Notify on Audience Init or Update Failure
Description
Sometimes the initialization or update of an audience fails due to the segment run failing because of various issues. This might be due to a misconfiguration of the segment but typically this is something we can’t correct ourselves but something the customer needs to take care of. This concepts relates to SUITEDEV-35566.
Requirements
-
Notify when getting the segments fails or takes too long to be prepared.
-
Stop trying for a certain period of time when failing at init.
-
Stop trying until the next update interval when failing at update.
-
Attempt to solve automatically whenever possible.
Concept
To implement retry delays after failures:
-
Use a single timestamp field (
next_attempt_at) in the audience table record for both init and update attempts. -
On failure (init or update), set
next_attempt_atto the appropriate future time (retry delay or next update interval). -
Before any attempt (init or update), check if the current time is after
next_attempt_at.

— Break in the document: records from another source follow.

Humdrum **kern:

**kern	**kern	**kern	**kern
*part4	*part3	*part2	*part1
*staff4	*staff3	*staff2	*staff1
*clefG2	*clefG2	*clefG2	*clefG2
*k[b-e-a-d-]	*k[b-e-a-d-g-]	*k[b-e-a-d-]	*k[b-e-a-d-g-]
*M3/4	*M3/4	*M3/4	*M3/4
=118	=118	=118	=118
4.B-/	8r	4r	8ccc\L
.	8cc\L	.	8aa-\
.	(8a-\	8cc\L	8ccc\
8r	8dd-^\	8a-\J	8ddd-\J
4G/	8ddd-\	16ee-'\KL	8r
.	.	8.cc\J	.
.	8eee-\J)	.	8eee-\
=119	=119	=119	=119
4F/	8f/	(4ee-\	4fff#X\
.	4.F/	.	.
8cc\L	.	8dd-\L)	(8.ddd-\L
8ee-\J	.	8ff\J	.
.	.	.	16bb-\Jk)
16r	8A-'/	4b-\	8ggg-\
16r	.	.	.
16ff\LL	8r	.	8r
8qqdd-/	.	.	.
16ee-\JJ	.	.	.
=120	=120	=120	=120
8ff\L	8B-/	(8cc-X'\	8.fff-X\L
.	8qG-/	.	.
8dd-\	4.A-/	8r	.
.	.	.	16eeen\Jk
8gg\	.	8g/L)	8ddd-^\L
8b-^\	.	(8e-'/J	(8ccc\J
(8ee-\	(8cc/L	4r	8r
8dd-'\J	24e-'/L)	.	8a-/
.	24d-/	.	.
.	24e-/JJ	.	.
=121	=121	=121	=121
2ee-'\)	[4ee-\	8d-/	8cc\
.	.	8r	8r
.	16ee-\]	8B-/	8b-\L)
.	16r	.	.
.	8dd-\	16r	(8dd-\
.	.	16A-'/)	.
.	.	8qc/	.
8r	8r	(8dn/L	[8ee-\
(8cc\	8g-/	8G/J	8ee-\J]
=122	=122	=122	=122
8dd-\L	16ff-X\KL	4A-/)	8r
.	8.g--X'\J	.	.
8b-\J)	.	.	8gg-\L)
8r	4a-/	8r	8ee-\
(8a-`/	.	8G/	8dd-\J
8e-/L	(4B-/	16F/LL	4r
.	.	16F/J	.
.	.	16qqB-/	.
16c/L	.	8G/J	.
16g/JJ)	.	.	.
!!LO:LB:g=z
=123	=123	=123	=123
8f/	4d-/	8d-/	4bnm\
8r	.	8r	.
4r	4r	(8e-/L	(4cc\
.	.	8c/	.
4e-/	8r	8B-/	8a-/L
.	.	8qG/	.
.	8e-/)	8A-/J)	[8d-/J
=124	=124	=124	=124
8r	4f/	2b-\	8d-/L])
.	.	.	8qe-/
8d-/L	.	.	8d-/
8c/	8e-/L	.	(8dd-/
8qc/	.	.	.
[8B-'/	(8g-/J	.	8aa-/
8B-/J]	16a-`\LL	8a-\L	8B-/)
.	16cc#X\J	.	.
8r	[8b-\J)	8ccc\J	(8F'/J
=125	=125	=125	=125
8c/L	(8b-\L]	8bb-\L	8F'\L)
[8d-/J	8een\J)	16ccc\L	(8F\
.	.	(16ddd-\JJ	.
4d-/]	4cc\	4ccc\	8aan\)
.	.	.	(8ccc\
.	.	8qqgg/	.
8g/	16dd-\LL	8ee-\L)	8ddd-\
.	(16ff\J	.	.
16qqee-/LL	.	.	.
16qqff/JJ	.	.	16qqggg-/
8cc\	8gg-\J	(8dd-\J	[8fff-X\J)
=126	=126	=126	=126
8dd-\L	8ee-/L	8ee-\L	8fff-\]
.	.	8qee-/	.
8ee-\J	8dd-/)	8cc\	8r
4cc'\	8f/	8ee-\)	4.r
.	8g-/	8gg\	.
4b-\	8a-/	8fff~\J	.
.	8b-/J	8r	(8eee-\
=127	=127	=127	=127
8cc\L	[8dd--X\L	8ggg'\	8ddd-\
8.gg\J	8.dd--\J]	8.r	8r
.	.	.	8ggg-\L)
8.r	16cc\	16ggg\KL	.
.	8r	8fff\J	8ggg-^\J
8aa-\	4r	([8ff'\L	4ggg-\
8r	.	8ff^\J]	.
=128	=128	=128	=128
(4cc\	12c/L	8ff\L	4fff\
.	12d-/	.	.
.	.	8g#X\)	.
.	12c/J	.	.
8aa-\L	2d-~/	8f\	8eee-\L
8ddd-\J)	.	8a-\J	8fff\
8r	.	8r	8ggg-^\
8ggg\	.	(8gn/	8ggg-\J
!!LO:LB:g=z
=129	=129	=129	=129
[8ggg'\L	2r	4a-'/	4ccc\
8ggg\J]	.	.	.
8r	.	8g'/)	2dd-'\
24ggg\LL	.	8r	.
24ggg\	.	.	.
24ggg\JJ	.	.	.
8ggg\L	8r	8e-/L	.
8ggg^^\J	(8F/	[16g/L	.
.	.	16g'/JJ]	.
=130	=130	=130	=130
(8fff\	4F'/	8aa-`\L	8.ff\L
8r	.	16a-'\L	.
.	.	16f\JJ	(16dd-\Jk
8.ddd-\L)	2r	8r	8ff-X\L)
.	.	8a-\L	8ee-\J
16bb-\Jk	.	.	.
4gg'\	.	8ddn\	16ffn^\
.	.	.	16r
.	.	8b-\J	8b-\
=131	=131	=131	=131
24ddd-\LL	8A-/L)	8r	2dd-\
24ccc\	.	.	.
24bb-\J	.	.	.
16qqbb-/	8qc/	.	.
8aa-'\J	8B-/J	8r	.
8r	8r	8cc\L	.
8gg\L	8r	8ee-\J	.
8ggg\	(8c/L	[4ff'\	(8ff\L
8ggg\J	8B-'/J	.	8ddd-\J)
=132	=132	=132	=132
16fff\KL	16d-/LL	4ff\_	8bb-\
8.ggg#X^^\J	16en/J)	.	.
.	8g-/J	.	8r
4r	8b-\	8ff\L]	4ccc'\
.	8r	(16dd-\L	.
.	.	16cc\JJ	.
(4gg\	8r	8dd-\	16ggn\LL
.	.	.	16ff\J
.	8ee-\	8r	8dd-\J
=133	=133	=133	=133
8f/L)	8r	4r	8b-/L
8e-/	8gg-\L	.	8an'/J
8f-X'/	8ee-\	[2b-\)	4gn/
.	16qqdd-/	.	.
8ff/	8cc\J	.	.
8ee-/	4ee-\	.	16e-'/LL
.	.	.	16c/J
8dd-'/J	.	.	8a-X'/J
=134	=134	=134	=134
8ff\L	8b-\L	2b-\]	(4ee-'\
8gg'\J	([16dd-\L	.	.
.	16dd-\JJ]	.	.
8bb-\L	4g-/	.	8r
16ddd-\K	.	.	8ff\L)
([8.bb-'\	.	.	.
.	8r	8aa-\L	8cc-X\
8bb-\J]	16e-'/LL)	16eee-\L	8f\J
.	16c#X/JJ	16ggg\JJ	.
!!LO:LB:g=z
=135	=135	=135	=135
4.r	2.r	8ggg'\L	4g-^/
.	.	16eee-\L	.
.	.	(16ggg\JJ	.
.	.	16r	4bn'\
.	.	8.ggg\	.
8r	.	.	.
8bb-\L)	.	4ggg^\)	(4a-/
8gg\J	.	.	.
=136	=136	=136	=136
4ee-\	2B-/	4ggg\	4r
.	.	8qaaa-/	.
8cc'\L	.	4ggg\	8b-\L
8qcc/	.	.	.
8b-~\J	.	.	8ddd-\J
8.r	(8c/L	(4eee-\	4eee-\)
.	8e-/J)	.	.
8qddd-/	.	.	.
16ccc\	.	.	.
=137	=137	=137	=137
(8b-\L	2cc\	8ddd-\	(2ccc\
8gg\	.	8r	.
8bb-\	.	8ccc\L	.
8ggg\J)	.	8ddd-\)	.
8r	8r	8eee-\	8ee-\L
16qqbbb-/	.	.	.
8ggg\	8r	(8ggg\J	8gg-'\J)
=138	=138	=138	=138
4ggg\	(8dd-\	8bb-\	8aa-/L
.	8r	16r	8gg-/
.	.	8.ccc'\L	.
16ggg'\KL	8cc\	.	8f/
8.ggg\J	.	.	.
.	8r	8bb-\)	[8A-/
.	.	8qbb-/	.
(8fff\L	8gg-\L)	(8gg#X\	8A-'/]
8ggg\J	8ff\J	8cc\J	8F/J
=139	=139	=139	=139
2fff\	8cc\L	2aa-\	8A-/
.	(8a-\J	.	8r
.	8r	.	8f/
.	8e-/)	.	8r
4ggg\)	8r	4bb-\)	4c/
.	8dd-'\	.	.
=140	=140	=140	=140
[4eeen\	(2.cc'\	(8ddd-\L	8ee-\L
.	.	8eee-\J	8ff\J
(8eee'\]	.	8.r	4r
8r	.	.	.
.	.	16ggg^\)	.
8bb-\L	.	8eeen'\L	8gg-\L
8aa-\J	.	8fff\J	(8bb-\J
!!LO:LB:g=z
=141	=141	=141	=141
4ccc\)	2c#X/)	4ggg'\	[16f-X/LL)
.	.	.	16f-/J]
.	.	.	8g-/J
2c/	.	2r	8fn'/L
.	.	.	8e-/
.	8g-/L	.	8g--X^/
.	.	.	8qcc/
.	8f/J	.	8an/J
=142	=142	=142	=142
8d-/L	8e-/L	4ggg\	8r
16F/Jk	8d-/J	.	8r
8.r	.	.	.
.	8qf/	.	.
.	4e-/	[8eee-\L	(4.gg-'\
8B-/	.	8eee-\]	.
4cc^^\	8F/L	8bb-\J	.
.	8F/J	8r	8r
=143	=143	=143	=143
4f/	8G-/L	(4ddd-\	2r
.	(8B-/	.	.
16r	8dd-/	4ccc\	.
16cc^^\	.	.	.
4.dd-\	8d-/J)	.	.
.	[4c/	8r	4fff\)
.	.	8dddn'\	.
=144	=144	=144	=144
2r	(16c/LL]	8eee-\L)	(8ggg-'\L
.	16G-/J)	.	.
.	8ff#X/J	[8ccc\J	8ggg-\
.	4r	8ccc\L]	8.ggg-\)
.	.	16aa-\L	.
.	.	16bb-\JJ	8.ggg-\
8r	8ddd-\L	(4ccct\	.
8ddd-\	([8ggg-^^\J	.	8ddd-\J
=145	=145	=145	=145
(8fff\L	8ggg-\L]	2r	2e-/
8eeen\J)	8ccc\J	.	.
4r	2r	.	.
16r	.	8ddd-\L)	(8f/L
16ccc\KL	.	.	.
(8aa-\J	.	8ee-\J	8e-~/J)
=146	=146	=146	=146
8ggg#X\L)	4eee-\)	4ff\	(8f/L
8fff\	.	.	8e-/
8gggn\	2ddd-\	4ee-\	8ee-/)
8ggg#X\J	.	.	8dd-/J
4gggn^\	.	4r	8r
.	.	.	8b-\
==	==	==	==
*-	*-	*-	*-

If not, skip the attempt. -
On segment retrieval failure or timeout, notify the customer in the notification center.
-
On success, clear
next_attempt_atand error/status fields so future attempts are not blocked and the UI reflects the healthy state. -
Provide a dedicated endpoint to retrieve the
stateanderrorReasonof the audience, since they are anyway updated during audience init or update. -
Ensure the campaign UI can call the dedicated endpoint and display the current audience status and error message if present.
Example Logic
if (audience.next_attempt_at && Date.now() < audience.next_attempt_at) {
// Skip initialization or update
return
}
try {
if (shouldInitialize(audience)) {
await initializeAudience(audience)
} else {
await updateAudience(audience)
}
audience.next_attempt_at = null
} catch (err) {
notifyCustomerOfSegmentIssue(audience.customerId, err)
audience.next_attempt_at = Date.now() + getRetryDelay(audience)
await saveAudience(audience)
}
Rollout Steps
-
Talk to the UX team and Docu team about the notification design and content (see example below), respectively the audience status on the campaign page.
-
Add a single retry timestamp field (
next_attempt_at) and error/status fields (e.g.state,errorReason) to the audience table -
Implement notification, retry, and error/status logic in audience workers using these fields
-
Create a dedicated endpoint to retrieve audience state and error reason
-
Update campaign UI to call the endpoint and display audience status and error messages
-
Monitor failures and adjust intervals as needed